Open mlhpdx opened 2 years ago
One advantage of this approach for "simple" UDP is that if one backend instance fails there will be an increase in packet loss for all clients rather than a loss of all traffic for some clients (as traditional load balancers would do).
A bit of an odd statement. Something that would be really usefull is to temporarily shift the load off the failing backend. Secondly since its about other balancers that use affinity to stick certain clients to certain backends, when one fails not all clients are impacted. Just the ones that are stuck to the failing backend I would think?
More to the point, I think this does belong on the list.
Since UDP traffic is by definition unreliable, clients should be built to expect packet loss. In a production environment this is a a preferred fallback mode (granted, for some not all use cases) for a service. It's better to choose increased packet loss since that's likely to be tolerated by "good" clients, particularly if it is negligible as it will be when one of many backends fails. The alternative is completely failing (albeit temporarily) all traffic from a subset of clients with affinity to the failed backend (while it is dead but not yet removed from service).
If it shouldn't be on the list, that's fine (I'll close this PR). But the software is undoubtably a useful tool for those serious about "sessionless" UDP services.
Ok, that makes sense. Thanks for clarifying.

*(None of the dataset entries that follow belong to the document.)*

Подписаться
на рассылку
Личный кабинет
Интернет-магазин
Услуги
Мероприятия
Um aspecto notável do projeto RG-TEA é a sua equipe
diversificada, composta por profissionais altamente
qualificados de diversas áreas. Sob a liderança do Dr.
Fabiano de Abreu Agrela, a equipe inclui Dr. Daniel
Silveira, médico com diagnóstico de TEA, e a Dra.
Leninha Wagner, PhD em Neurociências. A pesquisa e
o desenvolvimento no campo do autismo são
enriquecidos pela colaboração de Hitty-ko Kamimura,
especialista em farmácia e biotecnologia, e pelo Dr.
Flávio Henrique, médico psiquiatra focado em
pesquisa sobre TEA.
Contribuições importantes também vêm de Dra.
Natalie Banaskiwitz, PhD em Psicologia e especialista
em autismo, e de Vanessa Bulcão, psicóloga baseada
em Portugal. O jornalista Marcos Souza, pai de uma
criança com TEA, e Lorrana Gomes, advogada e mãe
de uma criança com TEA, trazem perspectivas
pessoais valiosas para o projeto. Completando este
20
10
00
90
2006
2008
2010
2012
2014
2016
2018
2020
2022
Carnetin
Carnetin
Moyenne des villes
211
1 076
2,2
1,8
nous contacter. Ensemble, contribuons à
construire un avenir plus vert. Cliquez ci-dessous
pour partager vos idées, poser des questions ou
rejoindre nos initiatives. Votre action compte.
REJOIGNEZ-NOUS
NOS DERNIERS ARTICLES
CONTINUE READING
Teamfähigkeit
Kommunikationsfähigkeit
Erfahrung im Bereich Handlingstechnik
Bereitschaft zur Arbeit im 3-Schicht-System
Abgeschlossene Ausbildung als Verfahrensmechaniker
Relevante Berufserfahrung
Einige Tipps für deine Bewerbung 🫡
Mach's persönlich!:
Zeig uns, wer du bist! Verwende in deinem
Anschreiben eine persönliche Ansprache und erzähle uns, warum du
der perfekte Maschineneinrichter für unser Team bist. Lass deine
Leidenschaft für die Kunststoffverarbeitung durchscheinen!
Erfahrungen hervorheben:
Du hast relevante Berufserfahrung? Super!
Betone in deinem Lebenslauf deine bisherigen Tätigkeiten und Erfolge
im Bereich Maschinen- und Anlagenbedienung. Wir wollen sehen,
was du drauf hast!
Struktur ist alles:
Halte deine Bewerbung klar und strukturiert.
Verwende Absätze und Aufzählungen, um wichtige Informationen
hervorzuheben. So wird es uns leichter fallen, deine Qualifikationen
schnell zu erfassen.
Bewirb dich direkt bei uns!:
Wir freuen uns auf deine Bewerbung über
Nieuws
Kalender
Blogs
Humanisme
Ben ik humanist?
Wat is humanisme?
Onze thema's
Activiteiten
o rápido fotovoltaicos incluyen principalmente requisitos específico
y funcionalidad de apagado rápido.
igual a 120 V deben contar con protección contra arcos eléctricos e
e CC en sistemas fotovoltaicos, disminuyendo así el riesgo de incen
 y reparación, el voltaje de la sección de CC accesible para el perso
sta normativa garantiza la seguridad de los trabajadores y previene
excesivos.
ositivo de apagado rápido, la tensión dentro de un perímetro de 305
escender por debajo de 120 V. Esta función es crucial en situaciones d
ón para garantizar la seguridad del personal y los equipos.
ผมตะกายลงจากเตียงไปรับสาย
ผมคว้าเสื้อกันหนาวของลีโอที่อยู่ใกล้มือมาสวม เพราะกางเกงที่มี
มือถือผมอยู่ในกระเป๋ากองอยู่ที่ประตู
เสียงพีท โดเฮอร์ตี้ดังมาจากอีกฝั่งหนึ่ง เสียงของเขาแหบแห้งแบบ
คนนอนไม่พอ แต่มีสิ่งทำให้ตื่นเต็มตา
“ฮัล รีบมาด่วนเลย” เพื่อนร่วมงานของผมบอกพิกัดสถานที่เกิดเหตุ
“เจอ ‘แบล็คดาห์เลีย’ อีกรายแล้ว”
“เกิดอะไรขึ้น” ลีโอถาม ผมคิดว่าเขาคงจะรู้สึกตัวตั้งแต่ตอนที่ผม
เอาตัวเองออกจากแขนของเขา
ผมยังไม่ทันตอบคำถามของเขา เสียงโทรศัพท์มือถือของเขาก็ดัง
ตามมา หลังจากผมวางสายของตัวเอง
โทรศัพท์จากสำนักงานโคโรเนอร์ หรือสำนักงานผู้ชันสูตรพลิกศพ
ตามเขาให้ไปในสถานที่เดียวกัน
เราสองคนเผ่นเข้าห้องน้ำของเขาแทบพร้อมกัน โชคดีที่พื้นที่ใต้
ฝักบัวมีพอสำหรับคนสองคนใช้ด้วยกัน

Keep the pr open. Maybe @thangchung will merge it, but it can take a while. (I dont have any rights here)
This is a standalone load balancer to add to the Networking section. It's a sessionless/stateless UDP load balancer (which is difficult to find, but very useful for some protocols) that evenly distributes packets to back-end targets, and with low-latency target management (add and remove). Works on Windows as Linux.